───── MATERIAL PROVIDED
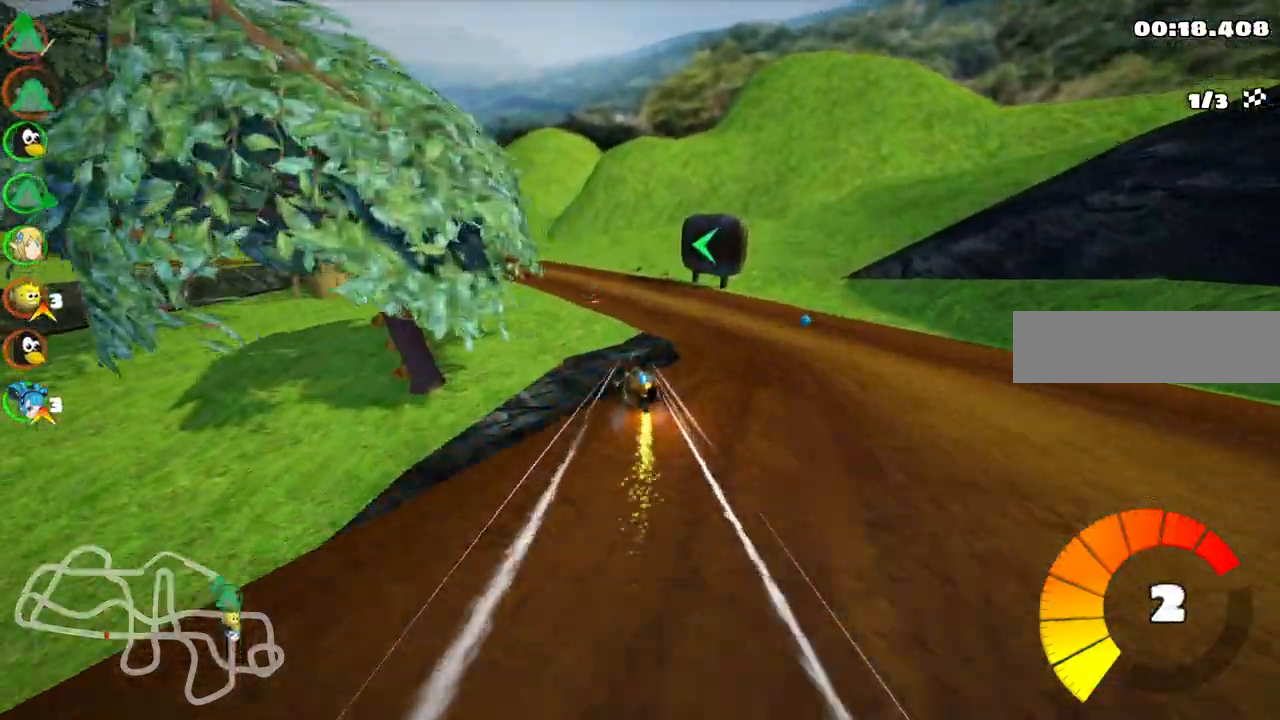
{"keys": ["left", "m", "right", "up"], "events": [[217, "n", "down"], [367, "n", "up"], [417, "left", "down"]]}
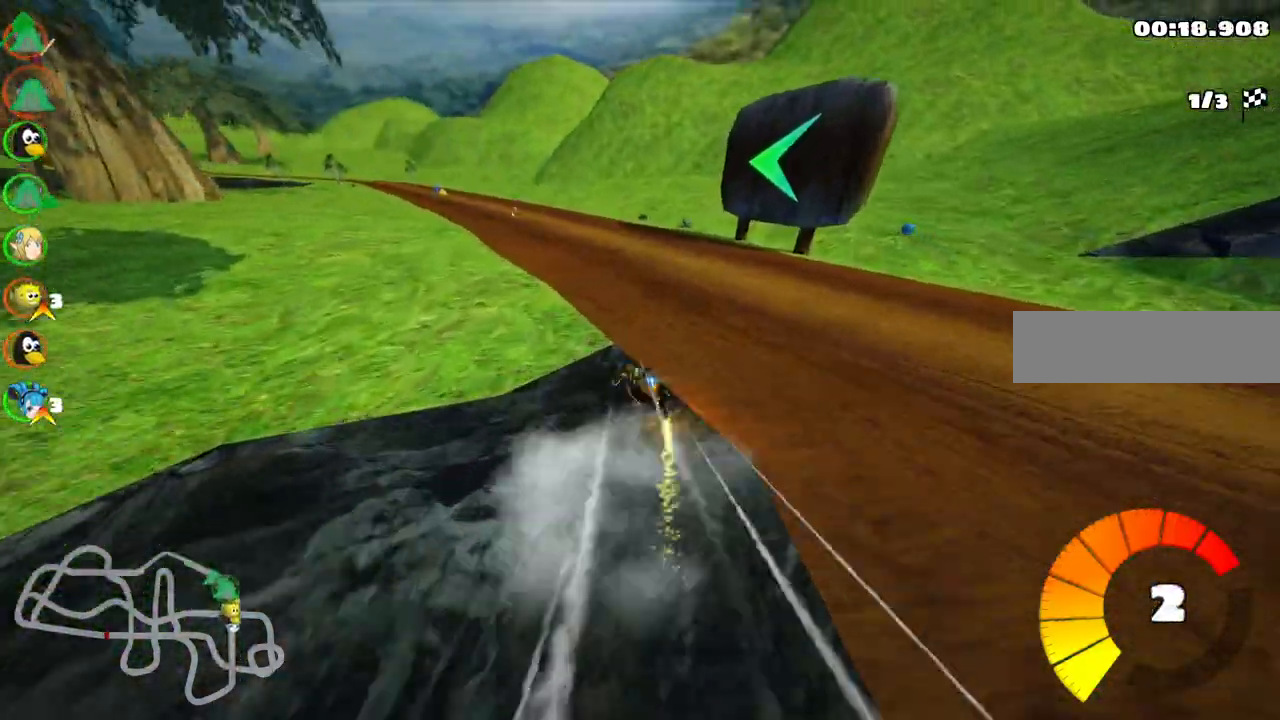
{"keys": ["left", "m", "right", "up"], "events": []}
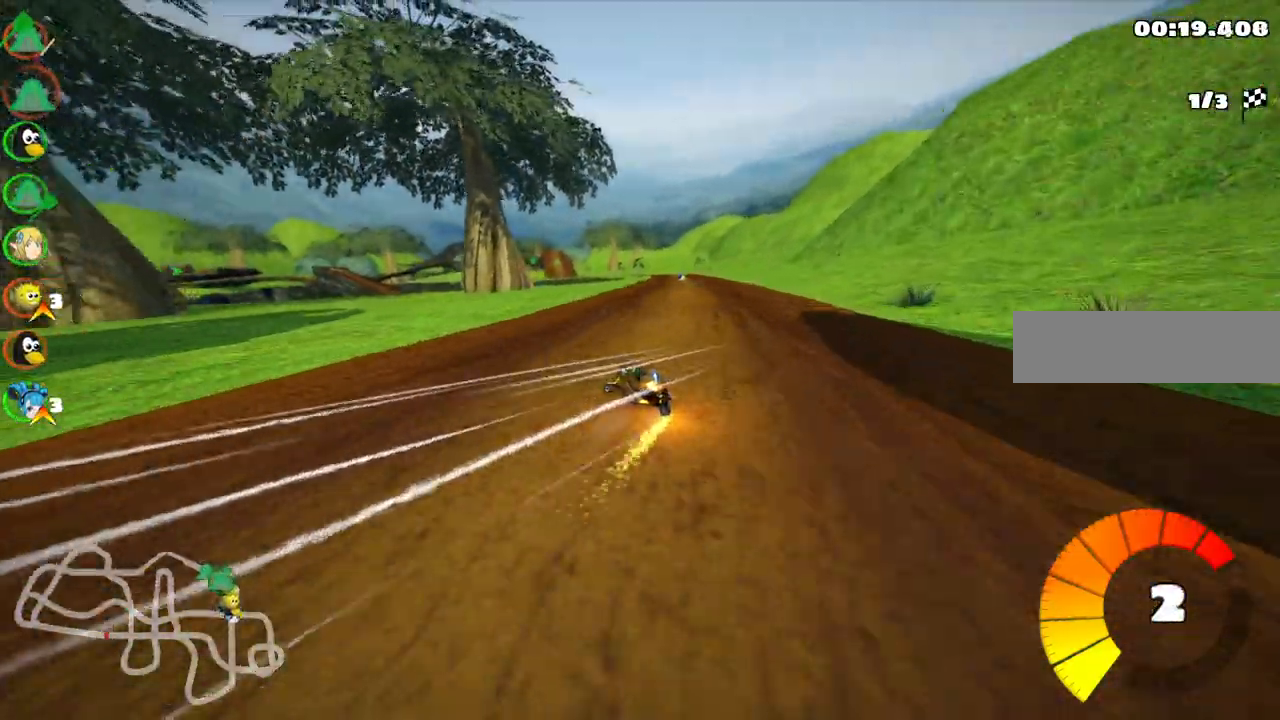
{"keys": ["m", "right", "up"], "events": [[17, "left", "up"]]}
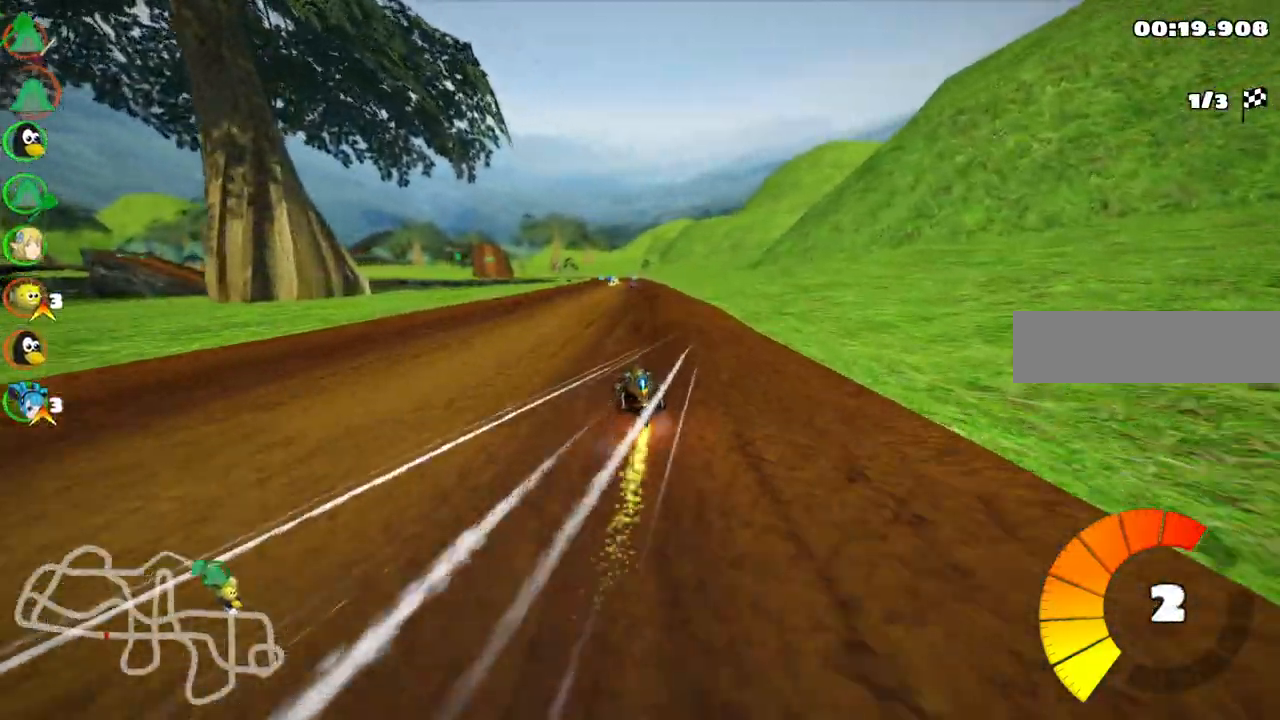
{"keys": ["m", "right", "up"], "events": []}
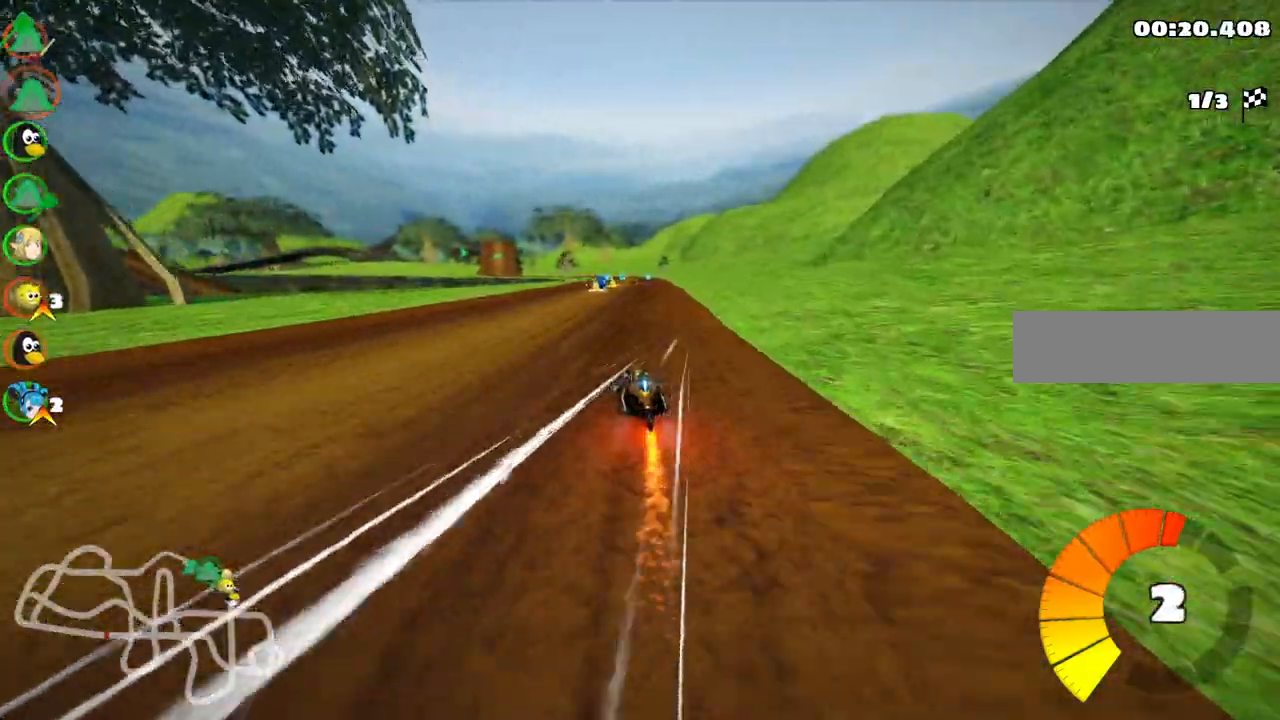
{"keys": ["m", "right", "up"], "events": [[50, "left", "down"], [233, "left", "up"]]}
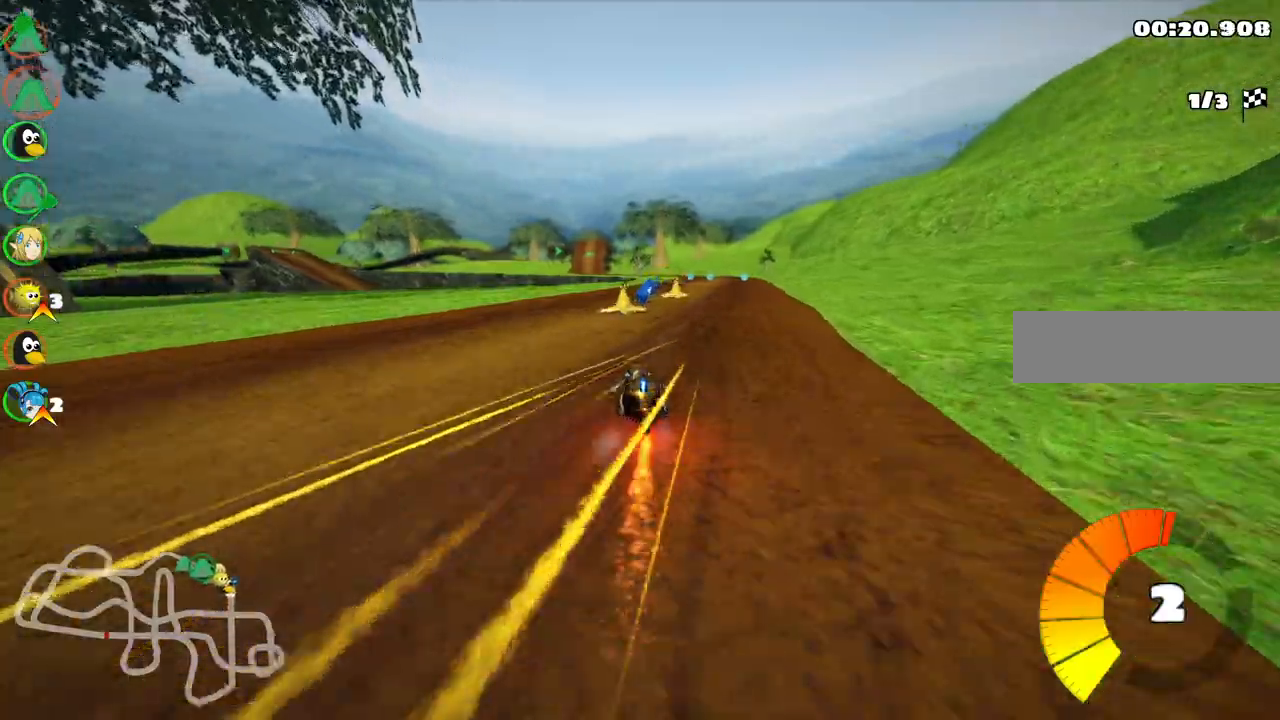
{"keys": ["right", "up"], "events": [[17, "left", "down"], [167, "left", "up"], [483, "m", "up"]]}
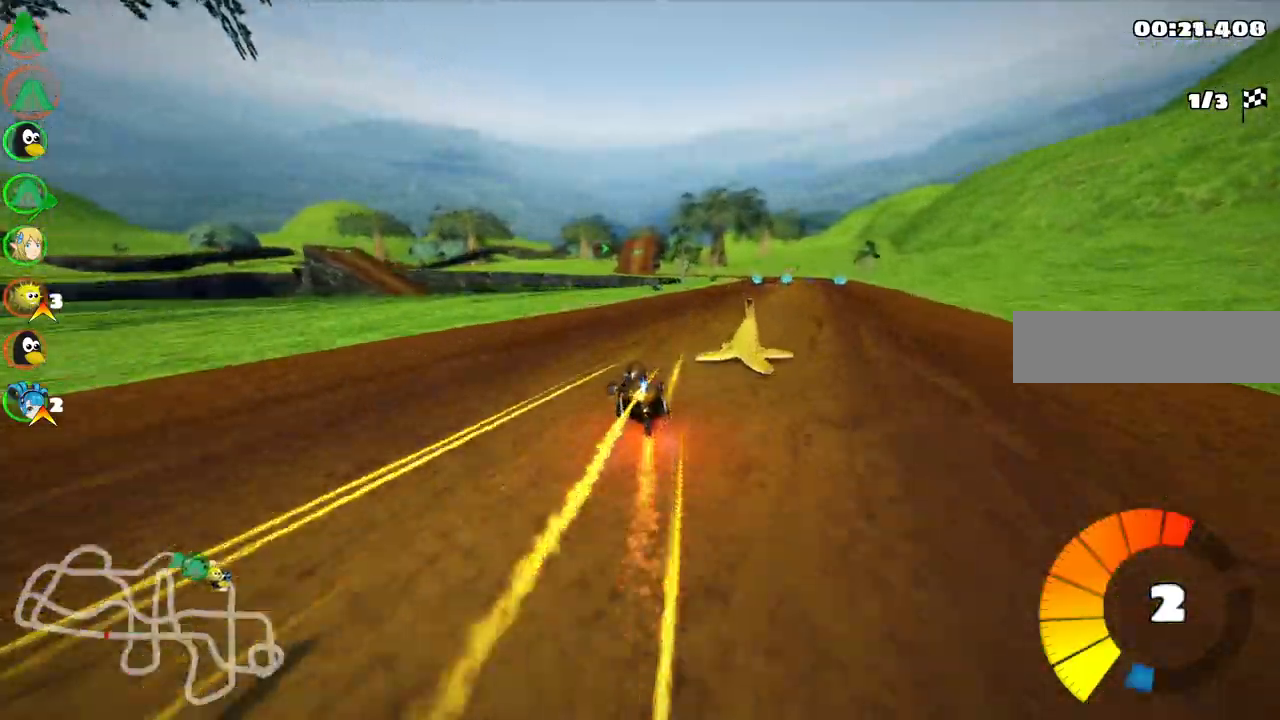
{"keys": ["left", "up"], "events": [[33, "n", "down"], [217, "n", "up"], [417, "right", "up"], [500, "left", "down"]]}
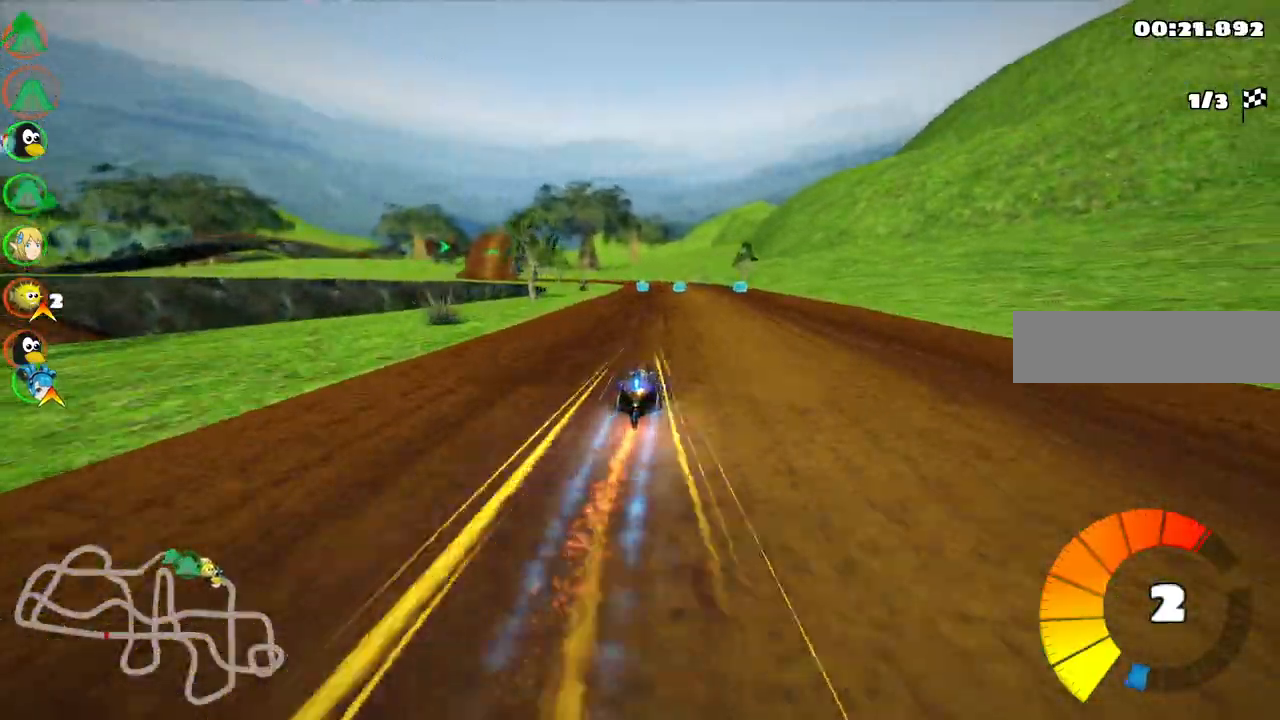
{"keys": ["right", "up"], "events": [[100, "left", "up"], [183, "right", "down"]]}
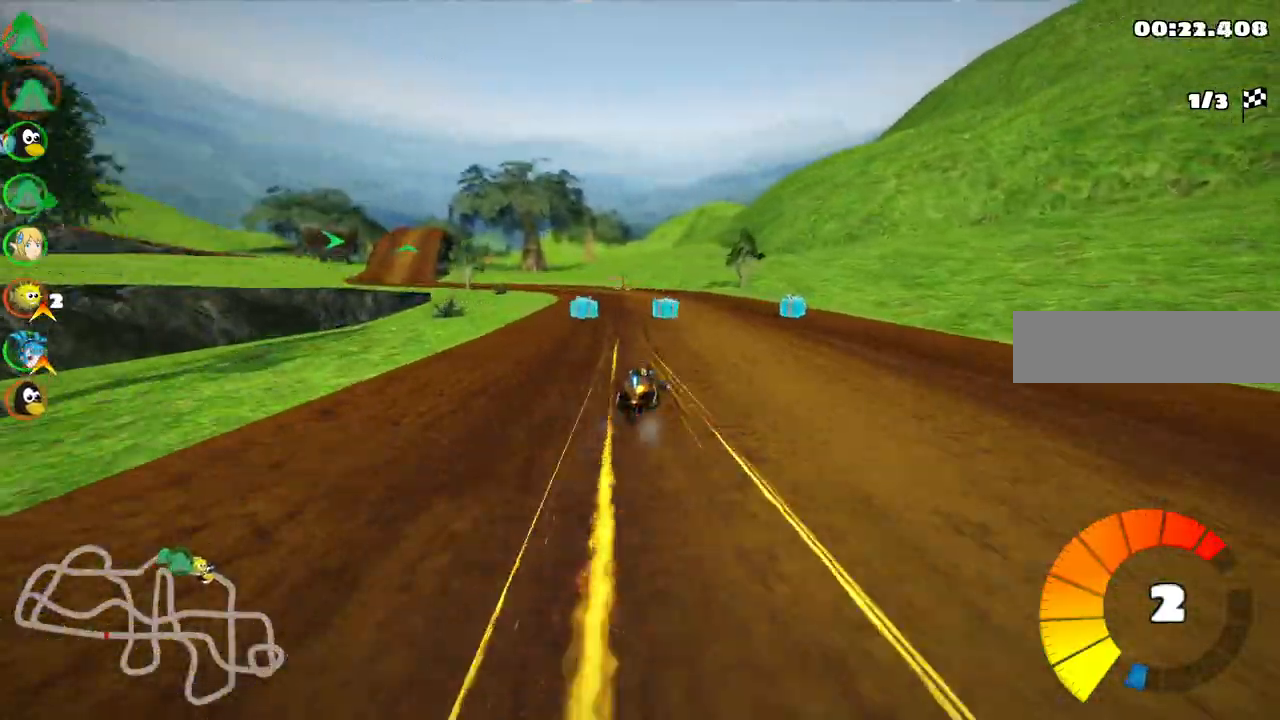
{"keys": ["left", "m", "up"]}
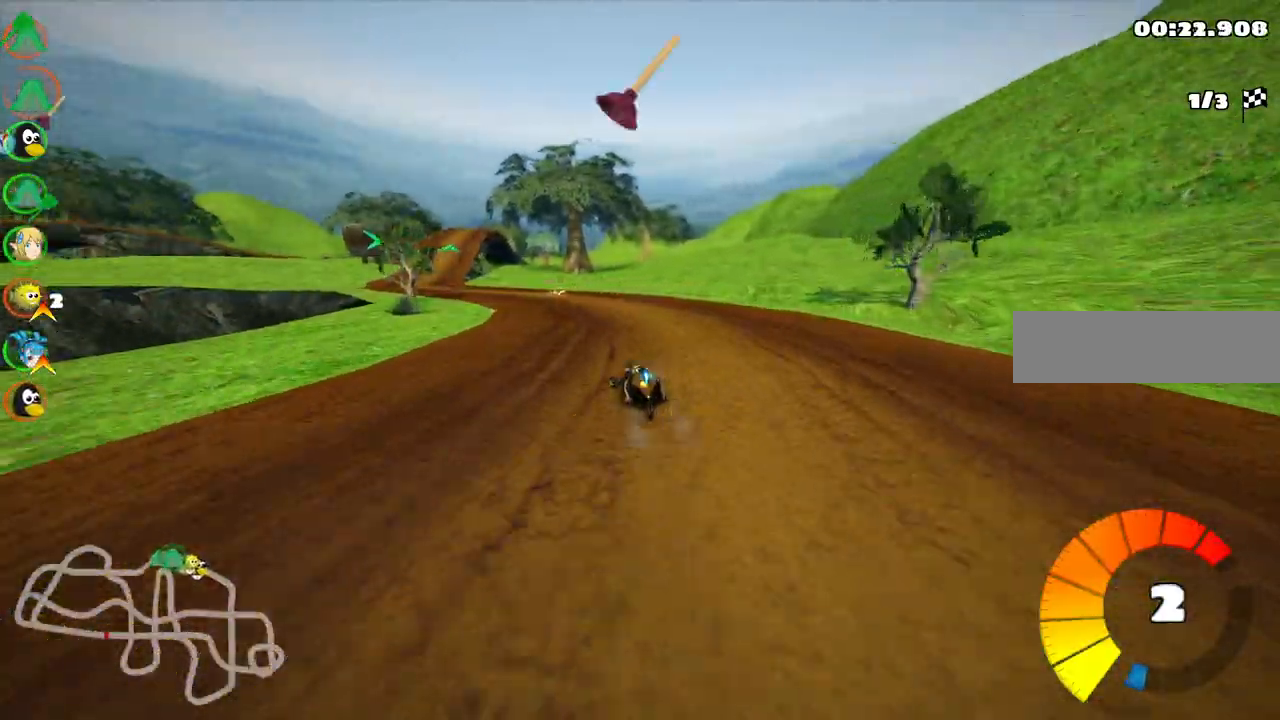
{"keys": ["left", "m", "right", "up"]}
──────────
Filter the data for the string "down". Copy each matching line.

EXERCISE RESPONSE –
{"keys": ["left", "m", "right", "up"], "events": [[217, "n", "down"], [367, "n", "up"], [417, "left", "down"]]}
{"keys": ["m", "right", "up"], "events": [[50, "left", "down"], [233, "left", "up"]]}
{"keys": ["right", "up"], "events": [[17, "left", "down"], [167, "left", "up"], [483, "m", "up"]]}
{"keys": ["left", "up"], "events": [[33, "n", "down"], [217, "n", "up"], [417, "right", "up"], [500, "left", "down"]]}
{"keys": ["right", "up"], "events": [[100, "left", "up"], [183, "right", "down"]]}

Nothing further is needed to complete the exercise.